Very few of these families are probably from this area––a UN
official told me that some of them had tried unsuccessfully to cross toward
Masisi, which is probably where many of them are from. Their presence has raised
questions. Some think that the M23 could use them as human shields in case of
another round of fighting. A UN official told me that, given how close they are
to M23 positions, it would make it difficult to employ UN attack helicopters in
those areas to the same extent as they did during the August fighting against
M23. If their arrival is confirmed, at the very least this is a lack of
foresight and regulation by the various authorities, including UNHCR and the
Rwandan National Council for Refugees.

 

 

The US blocks military
aid to Rwanda

Few
international news outlets picked this up, but it was an important 
decision.
Yesterday, the US government 
decided not
to grant a waiver to Rwanda for the use of child soldiers. Every year, the White
House has to provide waivers to countries that the State Department reports as
using child soldiers. This year, that 
report listed
Rwanda as complicit in the recruitment of child soldiers for the M23. Still, the
government could have provided a waiver––as it did in the case of four
countries––but it chose not to.

This decision is symbolic, as it will
probably only affect around $500,000 in training programs for the Rwandan army,
but is nonetheless important. It can probably be interpreted as the first
official indication in months––the UN Group of Experts report in July suggested
that Rwandan support had declined––that members of the international community
feel that Rwandan support to the M23 continues.
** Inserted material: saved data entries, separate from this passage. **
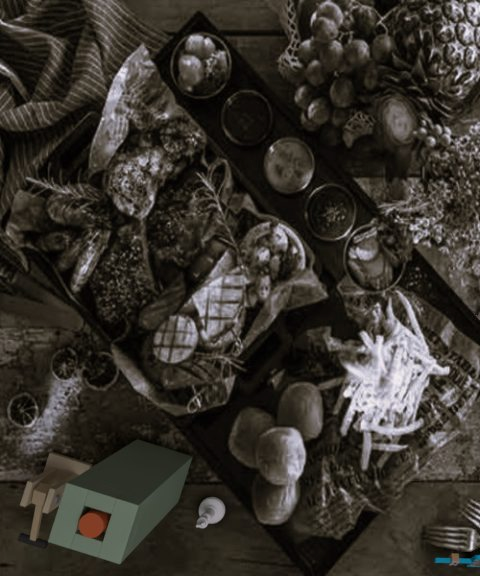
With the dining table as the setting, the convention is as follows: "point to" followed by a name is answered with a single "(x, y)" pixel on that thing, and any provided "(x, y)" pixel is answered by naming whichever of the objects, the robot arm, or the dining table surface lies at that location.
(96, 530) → the button
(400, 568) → the dining table surface
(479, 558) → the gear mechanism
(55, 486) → the switch bracket
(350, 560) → the dining table surface
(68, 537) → the button post
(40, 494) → the lever
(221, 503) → the chess piece
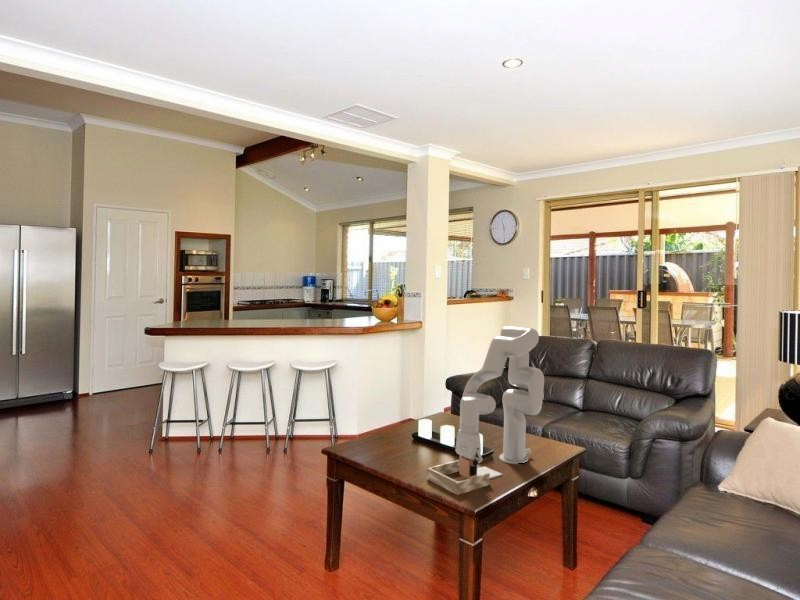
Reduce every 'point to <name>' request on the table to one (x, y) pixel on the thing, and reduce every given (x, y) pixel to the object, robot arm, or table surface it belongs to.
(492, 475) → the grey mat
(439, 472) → the birch box
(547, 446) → the table surface
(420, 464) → the table surface
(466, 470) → the terracotta cube
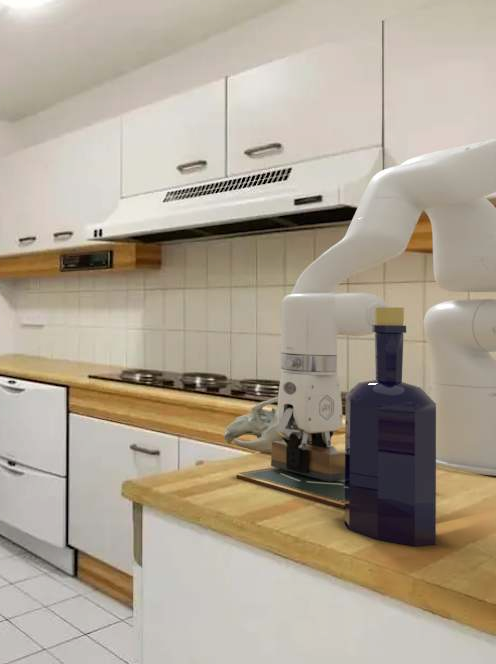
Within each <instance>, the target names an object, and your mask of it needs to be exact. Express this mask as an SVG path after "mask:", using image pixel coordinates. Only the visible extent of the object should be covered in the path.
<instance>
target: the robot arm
mask: <svg viewBox="0 0 496 664" xmlns="http://www.w3.org/2000/svg"><path fill="white" fill-rule="evenodd" d="M494 193H496V138H491V139H486V140H483V141H478V142H472V143H469V144H464V145H461V146H455V147H449V148H445V149H441V150H436V151H432V152H428V153H425V154H421V155H418V156H415V157H412V158H409V159H407V160H405V161H403V162H402V163H401V164H398V165H394V166H391V167H388V168H385V169H383V170H381V171H379V172H378V173H375V175H374V176H373V177H372V178H371V179H370V181H368V184H367V186H366V188H365V190H364V193H363V194H362V197H361V200H360V202H359V204H358V206H357V208H356V210H355V213H354V214H353V217H352V219H351V222H350V224H349V226H348V228H347V230H346V233H345V234H344V237H343V238H342V239H341V240H340V241H338V242H337V243H335V244H333V245H332V246H331V247H329V249H327V250H326V251H324V252H323V253H322V254H321V255H320V256H319V257H317V258H316V259H315V260H314V261H313V262H311V263H310V264H309V265H308V266H307V267H306V268H305V269H303V271H302V272H301V274H300V275H299V277H298V278H297V280H296V282H295V284H294V287H293V289H292V291H291V293H290V294H287V295H285V296H284V297H283V298H282V300H281V303H280V305H281V306H280V372H281V373H280V374H281V375H280V380H279V387H278V396H277V397H278V402H277V406H278V423H279V425H278V427H277V429H276V430H277V432H278V433H279V434H280V435H281V436H282V438H283V440H284V445H285V446H286V467H287V469H290V470H293V471H297V472H301V473H308V472H309V450H306V444H309V445H313V446H318V447H322V448H327V449H329V447H330V446H332V437H333V435H334V432H335V431H339V430H340V429H341V428H342V427H343V404H342V392H341V384H340V380H339V376H338V336H347V337H348V336H350V337H351V336H352V337H363V336H369V335H373V334H374V335H375V332H372V326H373V325H375V308H390V306H389V305H388V304H387V302H386V301H385V300H384V299H383V298H381V297H379V296H377V295H375V294H372V293H369V292H333V291H334V290H335V289H336V288H337V287H338V286H339V285H340V284H341V283H343V282H344V281H345V280H346V281H347V279H349V278H351V277H352V276H355V275H356V274H357V275H358V274H359V273H361V272H364V271H366V270H368V269H371V268H374V267H377V266H379V265H382V264H384V263H386V262H388V261H390V260H393V259H396V258H397V257H399V256H401V255H402V254H403V253H404V252H405V251H406V249H407V247H408V245H409V243H410V240H411V238H412V235H413V233H414V231H415V229H416V227H417V225H418V222H419V219H420V217H421V215H422V213H423V212H425V213H426V216H427V217H428V219H429V222H430V225H431V236H432V265H433V266H432V267H433V277H434V280H435V283H436V285H437V286H438V287H439V288H440V289H442V290H444V291H447V292H455V293H496V207H495V206H494V204H493V203H492V202H491V201H490V200H489V199H487V198H486V197H487V196H489V195H492V194H494ZM422 322H423V332H424V335H425V339H426V343H427V347H428V353H429V361H430V398H431V399H432V400H433V401H434V402H435V403H436V467H439V468H444V469H449V470H454V471H460V472H463V473H469V474H475V475H481V476H490V477H491V476H492V477H493V476H494V477H496V359H495V358H494V356H493V355H492V354H491V353H493V352H494V353H496V299H493V298H483V299H482V298H479V299H478V298H476V299H475V298H474V299H471V298H470V299H452V300H446V301H442V302H439V303H437V304H434V305H433V306H431V307H430V308H429V309H428V310H427V311H426V312H425V314H424V317H423V321H422ZM294 428H299V429H302V430H297V429H294ZM294 433H298V434H300V438H298V437H297V436H296V434H294ZM308 436H309V442H310V443H312V444H310V443H307V438H308ZM326 446H327V447H326Z"/></svg>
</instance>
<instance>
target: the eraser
mask: <svg viewBox="0 0 496 664" xmlns="http://www.w3.org/2000/svg"><path fill="white" fill-rule="evenodd" d="M306 450H309V472H308V473H301V472H297V471H293V470H290V469H287V467H286V446H285V445H284V440H283V441H272V450H271V451H272V452H271V455H270V456H271V457H270V466H271V468H275V467H276V468H279V469H284V470H287V471H291V472H295V473H298V474H302V475H306V476H309V477H313V478H317V479H321V480H324V481H328V482H329V481H336V480H344V479H345V451H341V450H337V451H336V450H331V449H327V448H322V447H318V446H313V445H309V444H306Z"/></svg>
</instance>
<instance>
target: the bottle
mask: <svg viewBox="0 0 496 664" xmlns="http://www.w3.org/2000/svg"><path fill="white" fill-rule="evenodd" d="M404 319H405V307H396V306H395V307H389V308H375V325H373V326H372V332H375V333H374V354H375V355H374V356H375V357H374V358H375V360H374V361H375V362H374V363H375V379H374V380H373V379H372V380H365V381H359V382H358V383H357V384H355V385H354V386H353V387H352V388H351V389H350V390H349V391H348V392H347V393H346V394H345V415H344V417H345V418H344V419H345V427H344V428H345V429H344V432H345V433H344V436H345V437H344V438H345V440H344V452H345V500H344V501H345V503H344V505H345V510H344V520H343V523H344V526H345V527H346V528H347V530H350V531H351V532H352V531H353V532H354V533H358V534H360V535H363V536H366V537H368V538H371V539H374V540H377V541H383V542H388V543H393V544H400V545H405V546H410V547H411V546H412V547H424V546H435V545H438V543H437V539H436V538H437V466H436V403H435V402H434V401H433V400H432V399H431V396H429V395H428V393H426V391H424V390H423V388H421V387H419V386H417V385H414V384H411V383H407V382H404V381H403V362H404V361H403V359H404V336H405V335H404V334H406V333H407V325H404Z"/></svg>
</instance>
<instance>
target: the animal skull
mask: <svg viewBox="0 0 496 664" xmlns="http://www.w3.org/2000/svg"><path fill="white" fill-rule="evenodd" d="M273 403H278V396H276V397H273V398H271V399H268V400H264V401H260V403H257V404H255V405H253V406H251V407H250V409H251V412H249V413H247V414H242V415H240V416H237V417H235V418H234V419H233V421H232V422H231V423H229V424H228V425H227V426H226V428H225V430H224V431H223V439H224V440H225V441H226V443H227V444H228V445H231V444H232V441H233V442H234V444H235V445H236V446H239V447H240V448H244V449H248V450H250V451H255V452H258V453H259V452H260V453H265V452H266V453H265V454H271V452H272V441H283V438H282V436H281V435H280V434H279V433H278V432H277V430H276V429H277V427H278V425H279V423H278V405H277V406H276V407H272V408H271V410H270V409H269V410H268V409H264V407H266V406H269V405H270V404H273ZM294 429H297V430H302V429H299V428H294ZM294 434H296V436H297V437H298V438H300V434H298V433H294ZM247 435H248V436H249V435H250V436H255V437H256V438H257V439H252V440H248V441H245V440H242V439H238V438H240V437H242V436H247ZM307 443H310V442H309V436H308V438H307ZM310 444H312V443H310ZM326 447H327V446H326ZM329 449H331V450H336V451H338V450H337V448H336V447H335V446H334V445H330V447H329Z"/></svg>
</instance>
The UN suggested as
much in a closed door briefing to the Security Council in late August, but there
has been little public pressure on Rwanda. (President Paul Kagame
even 
shared a
stage with Elie Wiesel in New York during the General Assembly and 
discussed health
care with Bill Clinton at the Clinton Global Initiative).

 

How many M23 can
reintegrate?

The
peace talks in Kampala have stalled since President Kabila went to the UN
General Assembly. The two week extension announced by the facilitation has
expired, and while the parties are set to convene again this week in
Kampala––and despite occasions outbursts of optimism from diplomats––there is
little sign that much has fundamentally changed.

The main issue is still
the fate of the top leadership of the M23. While the M23 has officially claimed
that they do not want to integrate into the Congolese army, in practice the
talks have revolved around the issue of amnesty and integration for M23
officers. At a meeting in Mbarara around two weeks ago, the Ugandan facilitation
pushed the Congolese government––represented by the head of the intelligence
service, Kalev Mutond––to be more flexible regarding the issue of amnesty. The
initial position of the Congolese was that there should be no "recidivism," as
they put it. In other words, those who had already benefited from amnesty in the
2009 deal could not receive a second amnesty for the crime of insurrection. That
meant that the entire officer corps of the M23 couldn't integrate. The
Congolese, fresh from their victory against the M23 in late August, seemed eager
to return to the battlefield.

Since then, the Congolese have relaxed
their position a little, without really changing the impasse. On 19 September
2013, Communications Minister Lambert Mende said that
they have a list of around 100 people who couldn't integrate. While the M23
might number between 800-1,500 troops, the list of hundred included every single
important commander (see 
here for
the list). In recent talks at the UN General Assembly and in Kampala, there are
suggestions that the Congolese could go down to 30 or 40 officers.

But is
the problem here really the Congolese? It is true that excluding 30+ of the top
commanders is tantamount to rejecting any peaceful compromise. But even if the
Congolese would be willing to go down to fewer than ten––which some close to
Kabila suggest they are––it will still be next to impossible to get the M23 to
agree to the arrest or send its own leadership into exile. And it's not just the
Congolese drawing red lines––the US has sanctions against
Kaina and Makenga (and Ngaruye and Zimurinda, who are in Rwanda), and the UN
has 
denounced the
same five for atrocities.

The closer one looks at the problem, the more
one wonders why so much emphasis is being put on negotiations with the M23, who
are unlikely to hand over their top commanders. More and more, it appears that
the solution for the problems of the M23 has to be sought between Kigali and
Kinshasa, not between Kinshasa and the M23.